Directions for this task -> Copy all the text lines in the records below word for word, omitting the pictures.
# Start of Data for processing
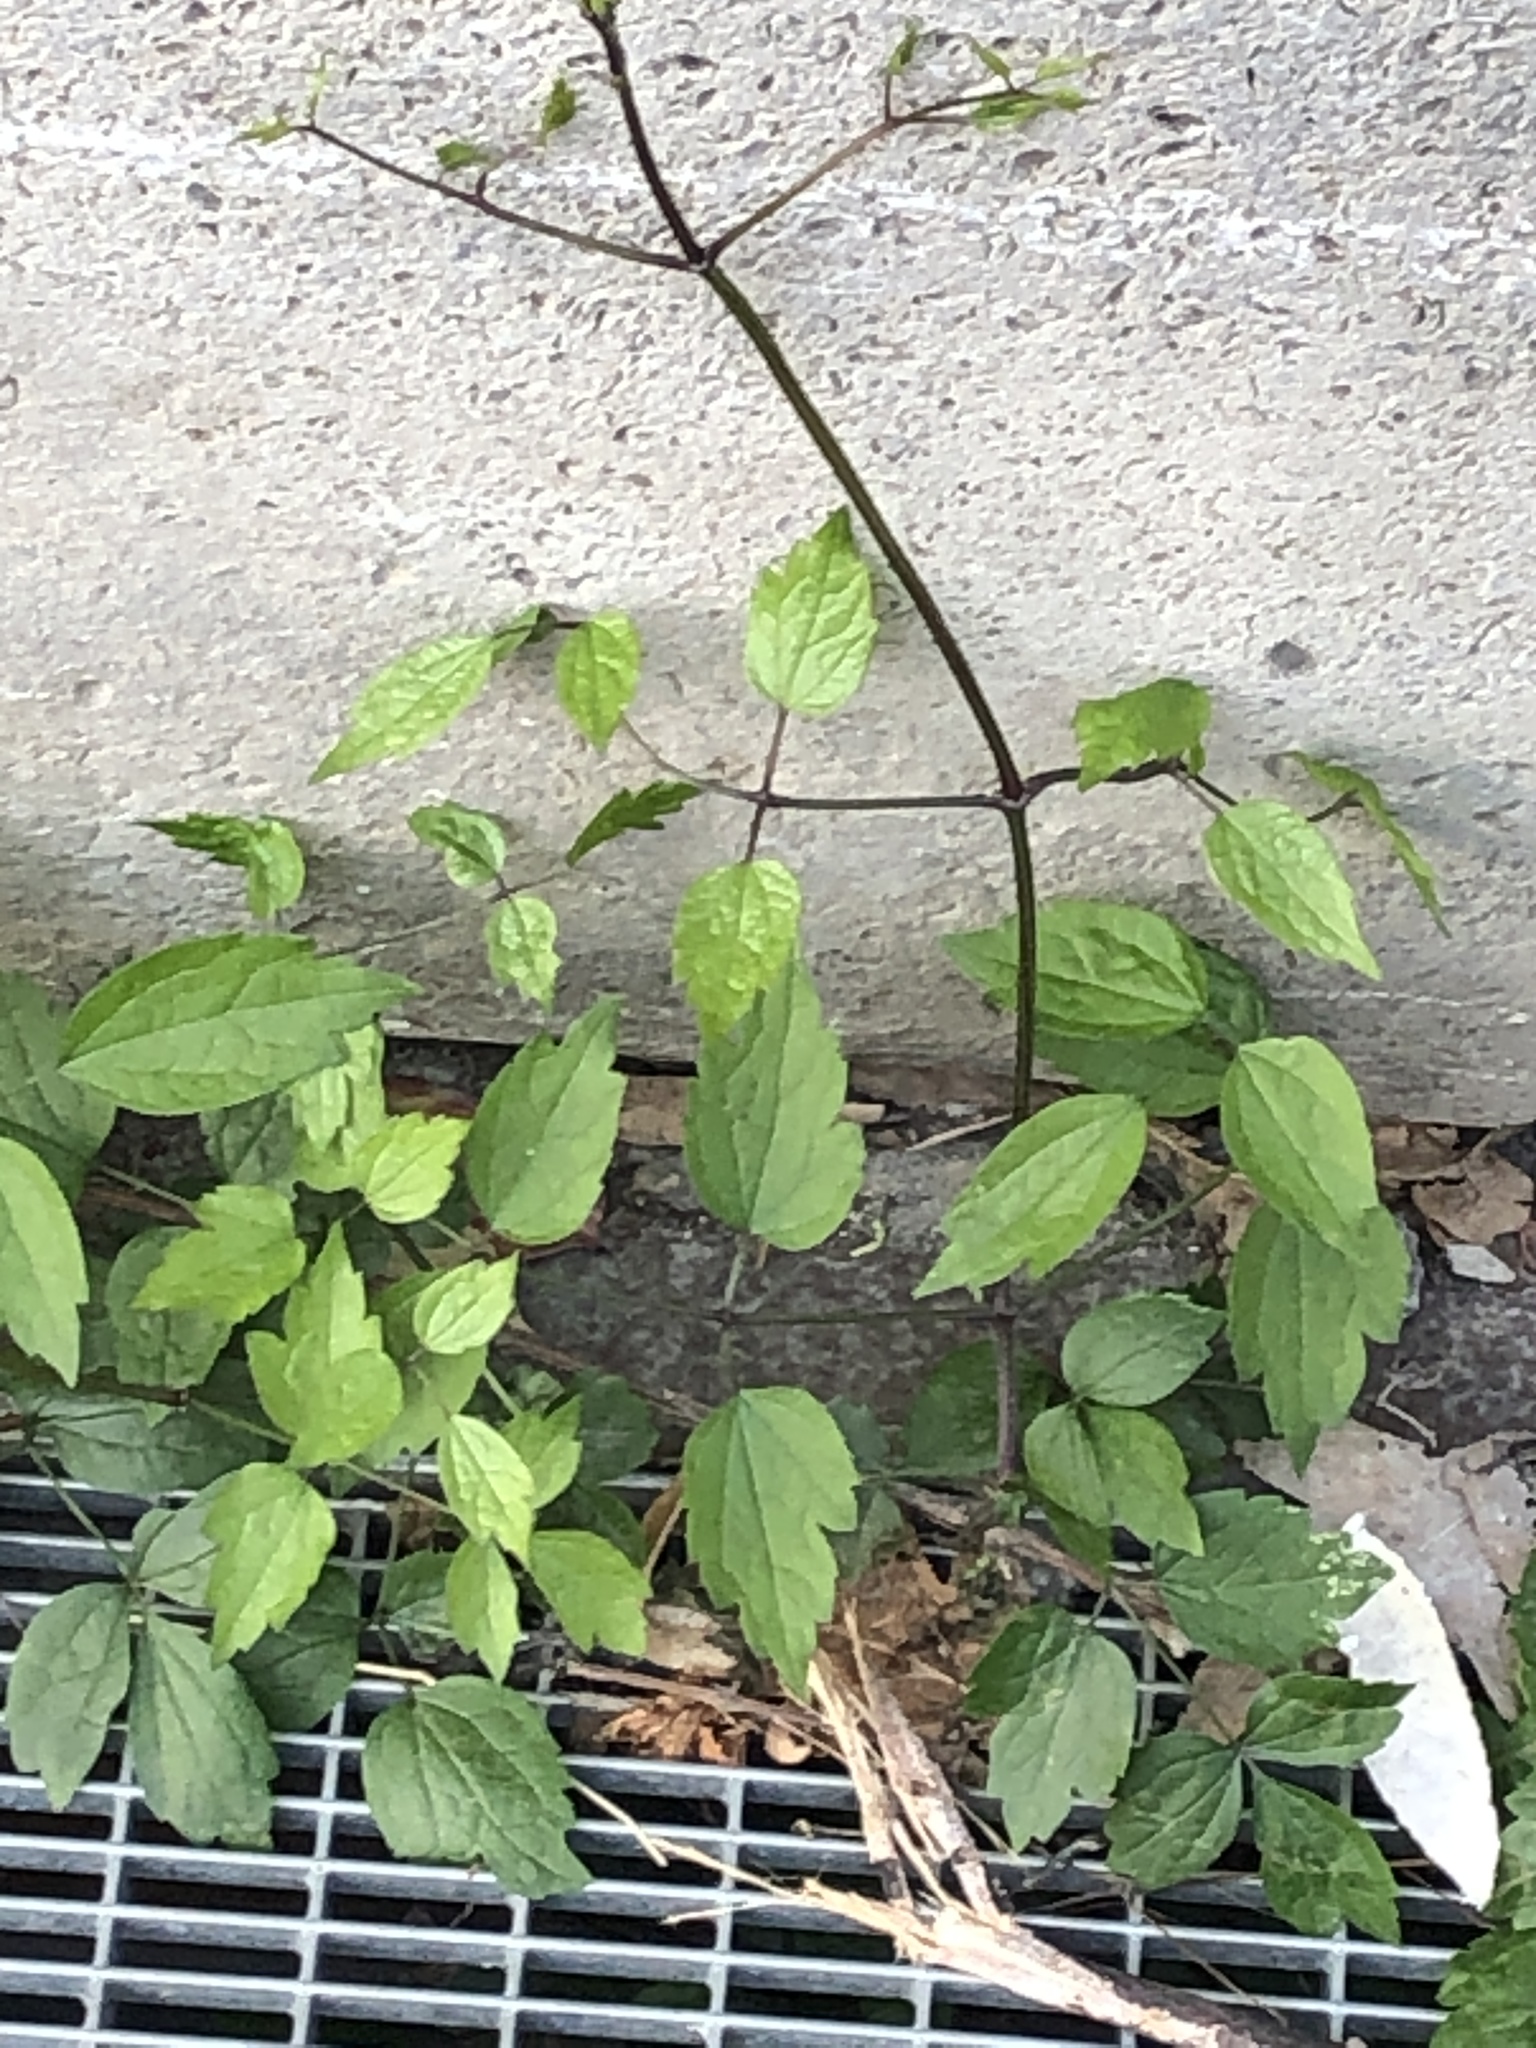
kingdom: Plantae
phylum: Tracheophyta
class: Magnoliopsida
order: Ranunculales
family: Ranunculaceae
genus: Clematis
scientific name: Clematis vitalba
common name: Evergreen clematis
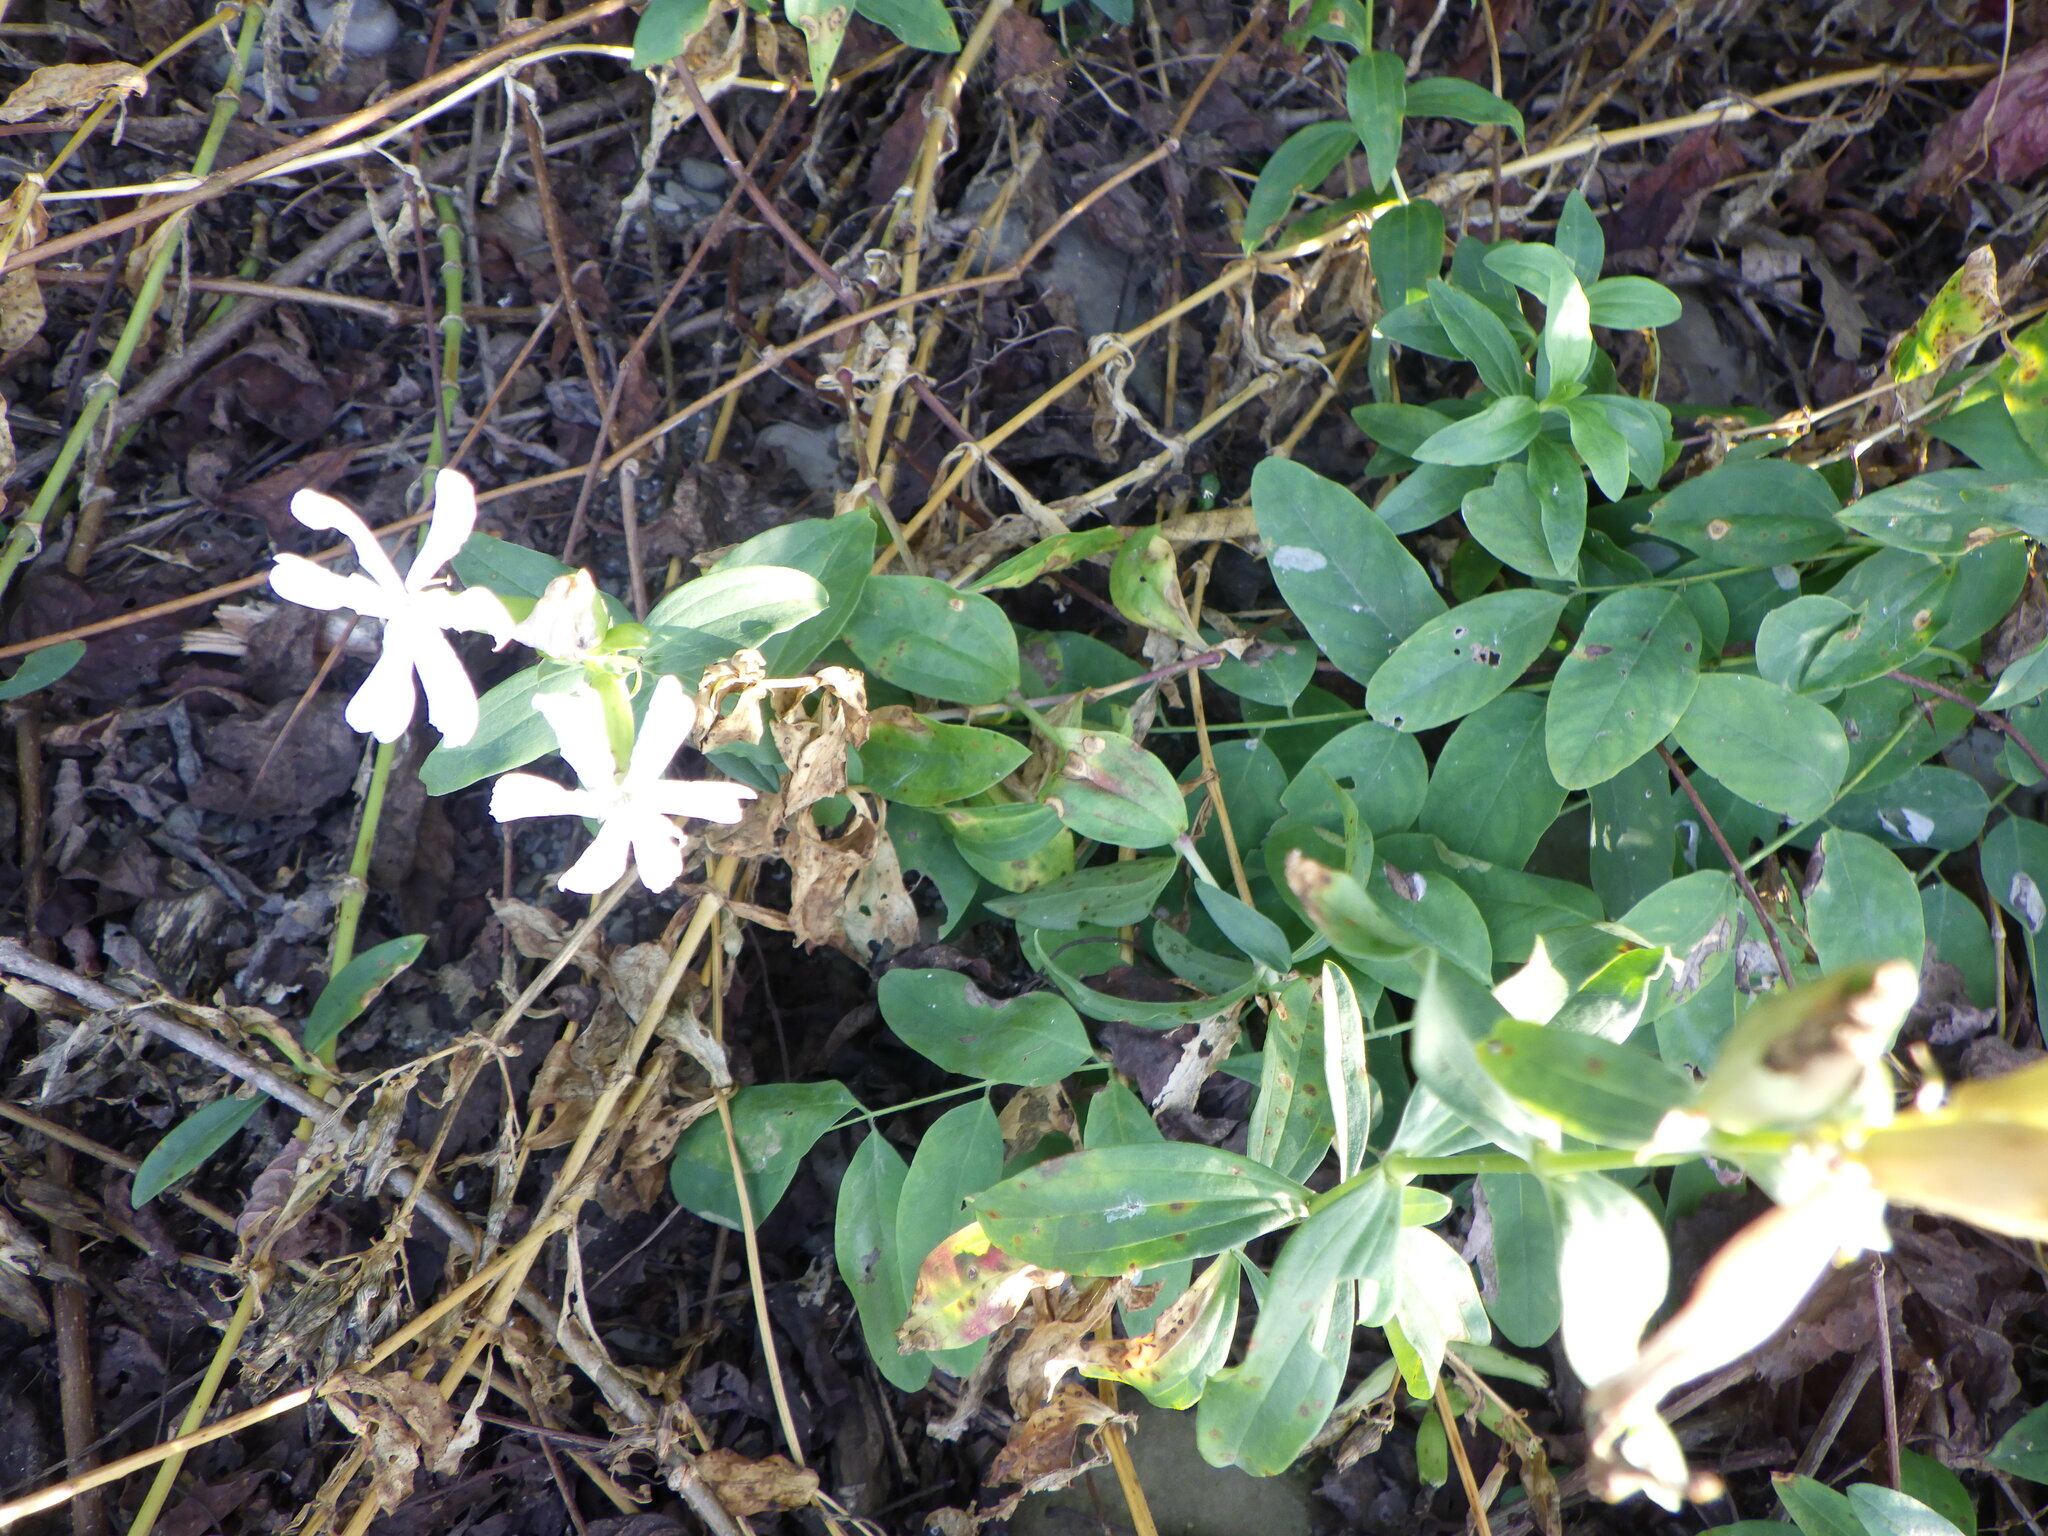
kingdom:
# End of Data for processing
Written response ->
kingdom: Plantae
phylum: Tracheophyta
class: Magnoliopsida
order: Ranunculales
family: Ranunculaceae
genus: Clematis
scientific name: Clematis vitalba
common name: Evergreen clematis
kingdom:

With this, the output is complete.